[Opening Entries provided section]

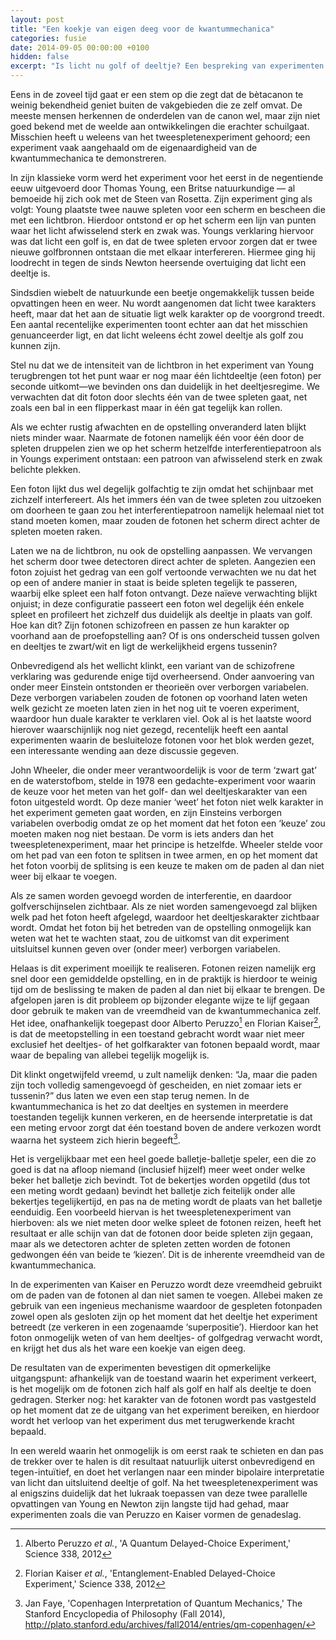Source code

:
 ```yaml
---
layout: post
title: "Een koekje van eigen deeg voor de kwantummechanica"
categories: fusie
date: 2014-09-05 00:00:00 +0100
hidden: false
excerpt: "Is licht nu golf of deeltje? Een bespreking van experimenten die met behulp van de kwantummechanica aantonen dat het onderscheid niet zo zwart-wit is."
---
```


Eens in de zoveel tijd gaat er een stem op die zegt dat de bètacanon te weinig bekendheid geniet buiten de vakgebieden die ze zelf omvat. De meeste mensen herkennen de onderdelen van de canon wel, maar zijn niet goed bekend met de weelde aan ontwikkelingen die erachter schuilgaat. Misschien heeft u weleens van het tweespletenexperiment gehoord; een experiment vaak aangehaald om de eigenaardigheid van de kwantummechanica te demonstreren.

In zijn klassieke vorm werd het experiment voor het eerst in de negentiende eeuw uitgevoerd door Thomas Young, een Britse natuurkundige — al bemoeide hij zich ook met de Steen van Rosetta. Zijn experiment ging als volgt: Young plaatste twee nauwe spleten voor een scherm en bescheen die met een lichtbron. Hierdoor ontstond er op het scherm een lijn van punten waar het licht afwisselend sterk en zwak was. Youngs verklaring hiervoor was dat licht een golf is, en dat de twee spleten ervoor zorgen dat er twee nieuwe golfbronnen ontstaan die met elkaar interfereren. Hiermee ging hij loodrecht in tegen de sinds Newton heersende overtuiging dat licht een deeltje is.

Sindsdien wiebelt de natuurkunde een beetje ongemakkelijk tussen beide opvattingen heen en weer. Nu wordt aangenomen dat licht twee karakters heeft, maar dat het aan de situatie ligt welk karakter op de voorgrond treedt. Een aantal recentelijke experimenten toont echter aan dat het misschien genuanceerder ligt, en dat licht weleens écht zowel deeltje als golf zou kunnen zijn.

Stel nu dat we de intensiteit van de lichtbron in het experiment van Young terugbrengen tot het punt waar er nog maar één lichtdeeltje (een foton) per seconde uitkomt—we bevinden ons dan duidelijk in het deeltjesregime. We verwachten dat dit foton door slechts één van de twee spleten gaat, net zoals een bal in een flipperkast maar in één gat tegelijk kan rollen.

Als we echter rustig afwachten en de opstelling onveranderd laten blijkt niets minder waar. Naarmate de fotonen namelijk één voor één door de spleten druppelen zien we op het scherm hetzelfde interferentiepatroon als in Youngs experiment ontstaan: een patroon van afwisselend sterk en zwak belichte plekken.

Een foton lijkt dus wel degelijk golfachtig te zijn omdat het schijnbaar met zichzelf interfereert. Als het immers één van de twee spleten zou uitzoeken om doorheen te gaan zou het interferentiepatroon namelijk helemaal niet tot stand moeten komen, maar zouden de fotonen het scherm direct achter de spleten moeten raken.

Laten we na de lichtbron, nu ook de opstelling aanpassen. We vervangen het scherm door twee detectoren direct achter de spleten. Aangezien een foton zojuist het gedrag van een golf vertoonde verwachten we nu dat het op een of andere manier in staat is beide spleten tegelijk te passeren, waarbij elke spleet een half foton ontvangt. Deze naïeve verwachting blijkt onjuist; in deze configuratie passeert een foton wel degelijk één enkele spleet en profileert het zichzelf dus duidelijk als deeltje in plaats van golf. Hoe kan dit? Zijn fotonen schizofreen en passen ze hun karakter op voorhand aan de proefopstelling aan? Of is ons onderscheid tussen golven en deeltjes te zwart/wit en ligt de werkelijkheid ergens tussenin?

Onbevredigend als het wellicht klinkt, een variant van de schizofrene verklaring was gedurende enige tijd overheersend. Onder aanvoering van onder meer Einstein ontstonden er theorieën over verborgen variabelen. Deze verborgen variabelen zouden de fotonen op voorhand laten weten welk gezicht ze moeten laten zien in het nog uit te voeren experiment, waardoor hun duale karakter te verklaren viel. Ook al is het laatste woord hierover waarschijnlijk nog niet gezegd, recentelijk heeft een aantal experimenten waarin de besluiteloze fotonen voor het blok werden gezet, een interessante wending aan deze discussie gegeven.

John Wheeler, die onder meer verantwoordelijk is voor de term ‘zwart gat’ en de waterstofbom, stelde in 1978 een gedachte-experiment voor waarin de keuze voor het meten van het golf- dan wel deeltjeskarakter van een foton uitgesteld wordt. Op deze manier ‘weet’ het foton niet welk karakter in het experiment gemeten gaat worden, en zijn Einsteins verborgen variabelen overbodig omdat ze op het moment dat het foton een ‘keuze’ zou moeten maken nog niet bestaan. De vorm is iets anders dan het tweespletenexperiment, maar het principe is hetzelfde. Wheeler stelde voor om het pad van een foton te splitsen in twee armen, en op het moment dat het foton voorbij de splitsing is een keuze te maken om de paden al dan niet weer bij elkaar te voegen.

Als ze samen worden gevoegd worden de interferentie, en daardoor golfverschijnselen zichtbaar. Als ze niet worden samengevoegd zal blijken welk pad het foton heeft afgelegd, waardoor het deeltjeskarakter zichtbaar wordt. Omdat het foton bij het betreden van de opstelling onmogelijk kan weten wat het te wachten staat, zou de uitkomst van dit experiment uitsluitsel kunnen geven over (onder meer) verborgen variabelen.

Helaas is dit experiment moeilijk te realiseren. Fotonen reizen namelijk erg snel door een gemiddelde opstelling, en in de praktijk is hierdoor te weinig tijd om de beslissing te maken de paden al dan niet bij elkaar te brengen. De afgelopen jaren is dit probleem op bijzonder elegante wijze te lijf gegaan door gebruik te maken van de vreemdheid van de kwantummechanica zelf. Het idee, onafhankelijk toegepast door Alberto Peruzzo[^1] en Florian Kaiser[^2], is dat de meetopstelling in een toestand gebracht wordt waar niet meer exclusief het deeltjes- of het golfkarakter van fotonen bepaald wordt, maar waar de bepaling van allebei tegelijk mogelijk is.

Dit klinkt ongetwijfeld vreemd, u zult namelijk denken: “Ja, maar die paden zijn toch volledig samengevoegd òf gescheiden, en niet zomaar iets er tussenin?” dus laten we even een stap terug nemen. In de kwantummechanica is het zo dat deeltjes en systemen in meerdere toestanden tegelijk kunnen verkeren, en de heersende interpretatie is dat een meting ervoor zorgt dat één toestand boven de andere verkozen wordt waarna het systeem zich hierin begeeft[^3].

Het is vergelijkbaar met een heel goede balletje-balletje speler, een die zo goed is dat na afloop niemand (inclusief hijzelf) meer weet onder welke beker het balletje zich bevindt. Tot de bekertjes worden opgetild (dus tot een meting wordt gedaan) bevindt het balletje zich feitelijk onder alle bekertjes tegelijkertijd, en pas na de meting wordt de plaats van het balletje eenduidig. Een voorbeeld hiervan is het tweespletenexperiment van hierboven: als we niet meten door welke spleet de fotonen reizen, heeft het resultaat er alle schijn van dat de fotonen door beide spleten zijn gegaan, maar als we detectoren achter de spleten zetten worden de fotonen gedwongen één van beide te ‘kiezen’. Dit is de inherente vreemdheid van de kwantummechanica.

In de experimenten van Kaiser en Peruzzo wordt deze vreemdheid gebruikt om de paden van de fotonen al dan niet samen te voegen. Allebei maken ze gebruik van een ingenieus mechanisme waardoor de gespleten fotonpaden zowel open als gesloten zijn op het moment dat het deeltje het experiment betreedt (ze verkeren in een zogenaamde ‘superpositie’). Hierdoor kan het foton onmogelijk weten of van hem deeltjes- of golfgedrag verwacht wordt, en krijgt het dus als het ware een koekje van eigen deeg.

De resultaten van de experimenten bevestigen dit opmerkelijke uitgangspunt: afhankelijk van de toestand waarin het experiment verkeert, is het mogelijk om de fotonen zich half als golf en half als deeltje te doen gedragen. Sterker nog: het karakter van de fotonen wordt pas vastgesteld op het moment dat ze de uitgang van het experiment bereiken, en hierdoor wordt het verloop van het experiment dus met terugwerkende kracht bepaald.

In een wereld waarin het onmogelijk is om eerst raak te schieten en dan pas de trekker over te halen is dit resultaat natuurlijk uiterst onbevredigend en tegen-intuïtief, en doet het verlangen naar een minder bipolaire interpretatie van licht dan uitsluitend deeltje of golf. Na het tweespletenexperiment was al enigszins duidelijk dat het lukraak toepassen van deze twee parallelle opvattingen van Young en Newton zijn langste tijd had gehad, maar experimenten zoals die van Peruzzo en Kaiser vormen de genadeslag.

[^1]: Alberto Peruzzo _et al._, 'A Quantum Delayed-Choice Experiment,' Science 338, 2012
[^2]: Florian Kaiser _et al._, 'Entanglement-Enabled Delayed-Choice Experiment,' Science 338, 2012
[^3]: Jan Faye, 'Copenhagen Interpretation of Quantum Mechanics,' The Stanford Encyclopedia of Philosophy (Fall 2014), http://plato.stanford.edu/archives/fall2014/entries/qm-copenhagen/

[Closing Entries provided section]

Nothing but the lines above from the one containing "In zijn klassieke" through the one containing "Sindsdien wiebelt de" should appear in the answer, each repeated exactly.

## Solution to this problem
In zijn klassieke vorm werd het experiment voor het eerst in de negentiende eeuw uitgevoerd door Thomas Young, een Britse natuurkundige — al bemoeide hij zich ook met de Steen van Rosetta. Zijn experiment ging als volgt: Young plaatste twee nauwe spleten voor een scherm en bescheen die met een lichtbron. Hierdoor ontstond er op het scherm een lijn van punten waar het licht afwisselend sterk en zwak was. Youngs verklaring hiervoor was dat licht een golf is, en dat de twee spleten ervoor zorgen dat er twee nieuwe golfbronnen ontstaan die met elkaar interfereren. Hiermee ging hij loodrecht in tegen de sinds Newton heersende overtuiging dat licht een deeltje is.

Sindsdien wiebelt de natuurkunde een beetje ongemakkelijk tussen beide opvattingen heen en weer. Nu wordt aangenomen dat licht twee karakters heeft, maar dat het aan de situatie ligt welk karakter op de voorgrond treedt. Een aantal recentelijke experimenten toont echter aan dat het misschien genuanceerder ligt, en dat licht weleens écht zowel deeltje als golf zou kunnen zijn.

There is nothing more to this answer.